Is next-generation AI creeping into EV battery development | TechCrunch

Is next-generation AI creeping into EV battery development |  TechCrunch

Ten billion. That is Are there any commercially available molecules these days? Start looking at them as a group of 5 common combinations used to make the electrolyte in the battery, and it increases from 10 to 47th energy.

For those who count, that is a lot.

All those combinations are important in the world of rock. Find the right mix of electrolyte and you can end up with faster charging, thicker battery power for EVs, power grids or even electric jets. Disadvantages? Similar to the drug discovery process, it can take more than a decade and thousands of failures to find the right fit.

That’s where Aionics developers say their AI tools can speed things up.

“The problem is that there are too many candidates and not enough time,” Austin Sendek, co-founder and CEO of Aionics, told TechCrunch during the recent Up Summit in Dallas.

Aionics Team

Dr. Lenson Pellouchoud, co-founder and CTO; Dr. Austin Sendek, Co-Founder and CEO, and Dr. Venkat Viswanathan, Co-Founder and Chief Scientist Photo Credit: Aionics

Electrolyte, Meet AI

Lithium-ion batteries have three main building blocks. There are two electrodes, the anode (negative) on one side and the cathode (positive) on the other. The electrolyte usually sits in the center and acts as a carrier to move ions between the electrodes during battery charging and discharging.

Aionics focuses on electrolytes, and it is using AI kits to speed up detection and ultimately provide better battery life. Aionics’ approach to catalytic discovery has also attracted investors. The Palo Alto-based startup, established in 2020, has raised $ 3.5 million to date, including $ 3.2 million in seed collection from investors including UP.Partners.

The startup is already working with several companies, including Porsche Cellforce battery subsidiary. The company also worked with energy storage company Form Energy, a Japanese materials and chemical company Showa Denko (now Resonac), and Cuberg Battery Technology.

The whole process starts with the company wish list or the operating profile for the battery. Aionics scientists using AI-accelerated quantum mechanics can perform experiments on an existing database of billions of known molecules. This allows them to consider 10,000 candidates every second, Sendek said. The AI ​​model learns how to predict the outcome of the next simulation and helps select the next molecular candidate. Each time it runs, more data is generated and it gets better at troubleshooting.

Integrate AI generation

Aionics has taken it one step further in some cases, bringing a new generation of AI into the mix. Instead of relying on billions of known molecules, Aionics has begun using this year’s next-generation AI prototype, which is trained on existing battery material data to create or design new molecules focused on a specific application.

The company is charging for its efforts using software developed in the Accelerated Computational Electrochemical System Discovery at Carnegie Mellon University. Venkat Viswanathan, an associate professor at CMU and co-chair of the program, is the co-founder and chief scientist at Aionics.

Aionics has also started using large language models built on GPT 4 from OpenAI to help its scientists figure out millions of possible formulas before they start processing them through databases. This chatbot, trained in chemistry textbooks and science papers selected by Aionics, is not used for practical discovery, but it can be used by scientists to eliminate some of the useless molecules in A specific program Sendek explained.

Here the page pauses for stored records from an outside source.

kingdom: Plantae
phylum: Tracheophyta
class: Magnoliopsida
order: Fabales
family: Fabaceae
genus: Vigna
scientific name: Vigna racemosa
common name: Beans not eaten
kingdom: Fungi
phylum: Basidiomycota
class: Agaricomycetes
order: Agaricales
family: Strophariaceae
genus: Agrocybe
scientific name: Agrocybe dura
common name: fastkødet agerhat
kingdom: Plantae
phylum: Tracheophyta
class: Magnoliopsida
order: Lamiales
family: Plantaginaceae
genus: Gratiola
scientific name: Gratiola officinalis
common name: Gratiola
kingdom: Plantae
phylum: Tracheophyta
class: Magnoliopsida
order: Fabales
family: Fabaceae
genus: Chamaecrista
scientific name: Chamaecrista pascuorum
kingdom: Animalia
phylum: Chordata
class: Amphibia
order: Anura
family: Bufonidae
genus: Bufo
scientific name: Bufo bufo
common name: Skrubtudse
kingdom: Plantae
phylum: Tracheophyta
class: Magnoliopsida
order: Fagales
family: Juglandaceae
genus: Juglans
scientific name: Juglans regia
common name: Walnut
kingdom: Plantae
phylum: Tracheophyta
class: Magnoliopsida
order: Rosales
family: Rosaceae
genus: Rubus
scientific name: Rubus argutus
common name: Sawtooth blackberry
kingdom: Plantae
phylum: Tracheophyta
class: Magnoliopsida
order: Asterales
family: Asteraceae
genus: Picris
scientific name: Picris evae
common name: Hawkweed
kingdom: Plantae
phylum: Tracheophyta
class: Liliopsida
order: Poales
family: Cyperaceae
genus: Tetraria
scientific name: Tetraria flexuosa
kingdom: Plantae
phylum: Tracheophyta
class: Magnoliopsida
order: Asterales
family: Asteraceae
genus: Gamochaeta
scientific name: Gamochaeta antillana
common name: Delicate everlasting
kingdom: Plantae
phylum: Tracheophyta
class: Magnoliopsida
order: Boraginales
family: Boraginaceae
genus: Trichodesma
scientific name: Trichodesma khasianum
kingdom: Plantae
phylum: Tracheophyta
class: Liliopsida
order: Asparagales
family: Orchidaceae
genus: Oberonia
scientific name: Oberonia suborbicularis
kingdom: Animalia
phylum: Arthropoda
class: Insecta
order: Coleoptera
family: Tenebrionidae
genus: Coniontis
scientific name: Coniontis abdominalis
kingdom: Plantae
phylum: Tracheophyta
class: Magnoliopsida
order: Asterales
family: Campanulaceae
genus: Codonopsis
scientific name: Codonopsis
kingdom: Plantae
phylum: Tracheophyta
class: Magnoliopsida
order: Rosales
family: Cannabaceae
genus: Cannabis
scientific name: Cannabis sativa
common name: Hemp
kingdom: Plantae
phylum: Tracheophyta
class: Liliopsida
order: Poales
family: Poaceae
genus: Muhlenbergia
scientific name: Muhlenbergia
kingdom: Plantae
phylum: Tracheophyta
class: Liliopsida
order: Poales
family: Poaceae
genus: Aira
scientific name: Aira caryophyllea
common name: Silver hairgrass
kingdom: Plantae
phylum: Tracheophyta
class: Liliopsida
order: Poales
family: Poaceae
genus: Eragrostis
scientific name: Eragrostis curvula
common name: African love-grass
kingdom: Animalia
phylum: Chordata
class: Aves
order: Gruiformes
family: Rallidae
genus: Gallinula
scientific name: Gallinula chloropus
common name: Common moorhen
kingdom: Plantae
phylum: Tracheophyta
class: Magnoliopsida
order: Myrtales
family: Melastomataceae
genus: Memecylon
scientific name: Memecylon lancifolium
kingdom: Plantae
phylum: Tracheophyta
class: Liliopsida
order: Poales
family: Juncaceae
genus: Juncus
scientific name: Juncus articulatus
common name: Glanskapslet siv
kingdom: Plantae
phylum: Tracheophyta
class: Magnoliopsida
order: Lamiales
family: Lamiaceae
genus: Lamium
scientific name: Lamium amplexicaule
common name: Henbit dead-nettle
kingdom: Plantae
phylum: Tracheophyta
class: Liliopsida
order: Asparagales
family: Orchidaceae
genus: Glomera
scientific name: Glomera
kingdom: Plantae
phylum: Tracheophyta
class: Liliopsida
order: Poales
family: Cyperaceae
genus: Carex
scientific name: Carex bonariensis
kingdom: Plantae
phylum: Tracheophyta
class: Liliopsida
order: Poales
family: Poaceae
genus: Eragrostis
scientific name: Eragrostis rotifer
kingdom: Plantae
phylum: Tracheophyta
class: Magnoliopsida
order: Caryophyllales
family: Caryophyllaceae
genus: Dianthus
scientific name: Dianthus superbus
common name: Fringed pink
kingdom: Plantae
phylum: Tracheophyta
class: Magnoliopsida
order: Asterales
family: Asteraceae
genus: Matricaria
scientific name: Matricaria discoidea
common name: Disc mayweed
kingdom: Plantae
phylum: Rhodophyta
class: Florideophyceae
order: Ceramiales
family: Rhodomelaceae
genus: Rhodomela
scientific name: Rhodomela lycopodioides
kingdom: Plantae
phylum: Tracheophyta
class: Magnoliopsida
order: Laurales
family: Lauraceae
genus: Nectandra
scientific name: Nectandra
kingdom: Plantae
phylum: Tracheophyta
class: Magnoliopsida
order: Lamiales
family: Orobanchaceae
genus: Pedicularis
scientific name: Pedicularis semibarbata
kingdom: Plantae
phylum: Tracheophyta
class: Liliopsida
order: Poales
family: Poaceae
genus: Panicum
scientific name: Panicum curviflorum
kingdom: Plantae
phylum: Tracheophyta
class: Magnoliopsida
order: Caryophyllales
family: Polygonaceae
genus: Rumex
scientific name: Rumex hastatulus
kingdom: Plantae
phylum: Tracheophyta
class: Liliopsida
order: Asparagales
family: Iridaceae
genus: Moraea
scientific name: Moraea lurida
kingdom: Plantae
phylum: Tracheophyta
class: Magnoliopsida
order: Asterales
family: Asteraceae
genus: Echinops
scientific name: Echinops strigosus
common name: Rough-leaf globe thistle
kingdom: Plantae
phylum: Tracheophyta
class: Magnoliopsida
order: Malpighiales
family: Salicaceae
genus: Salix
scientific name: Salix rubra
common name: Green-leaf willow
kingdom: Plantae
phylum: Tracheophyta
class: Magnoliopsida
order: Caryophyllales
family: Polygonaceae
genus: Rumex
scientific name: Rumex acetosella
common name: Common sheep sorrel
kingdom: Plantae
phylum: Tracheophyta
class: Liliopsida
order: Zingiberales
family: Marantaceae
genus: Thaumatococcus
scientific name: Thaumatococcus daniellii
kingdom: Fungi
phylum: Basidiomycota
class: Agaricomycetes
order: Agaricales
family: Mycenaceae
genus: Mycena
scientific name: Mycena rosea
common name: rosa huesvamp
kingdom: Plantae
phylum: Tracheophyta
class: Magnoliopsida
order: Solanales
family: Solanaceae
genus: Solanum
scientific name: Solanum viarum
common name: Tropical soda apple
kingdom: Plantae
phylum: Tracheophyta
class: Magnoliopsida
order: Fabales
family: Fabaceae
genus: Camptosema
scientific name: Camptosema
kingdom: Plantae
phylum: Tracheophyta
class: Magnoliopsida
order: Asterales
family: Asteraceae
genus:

When trained with those textbooks, LLMs allow scientists to question models. “If you could talk to your textbook, what would you ask it for?” Sendek said. But he immediately noticed that this did not do anything wrong with the people who prepared the scientific papers. “This is just the next level of interaction,” he said, adding that everything is verifiable by pointing back to the source used to train the chatbot.

“I think the good thing about our sector is that we are not looking for specific facts, we are looking for design principles,” he said as he explained the chatbot function.

Winner Selection

When billions of candidates are screened and narrowed down to a few or designed using Aionics AI models, send their client models for validation.

“If we do not get to the first round, we repeat and we can run some clinical trials to confirm it until we reach the winner,” Sendek said. “And when we find a winner, we work with our production partners to scale that production and bring it to market.”

Interestingly, this process is even used in some novel areas, such as cement. Chement, a startup co-founded by Viswanathan and partnered with Aionics, is working on ways to use renewable energy and raw materials to stimulate chemical reactions to create non-emission products such as cement.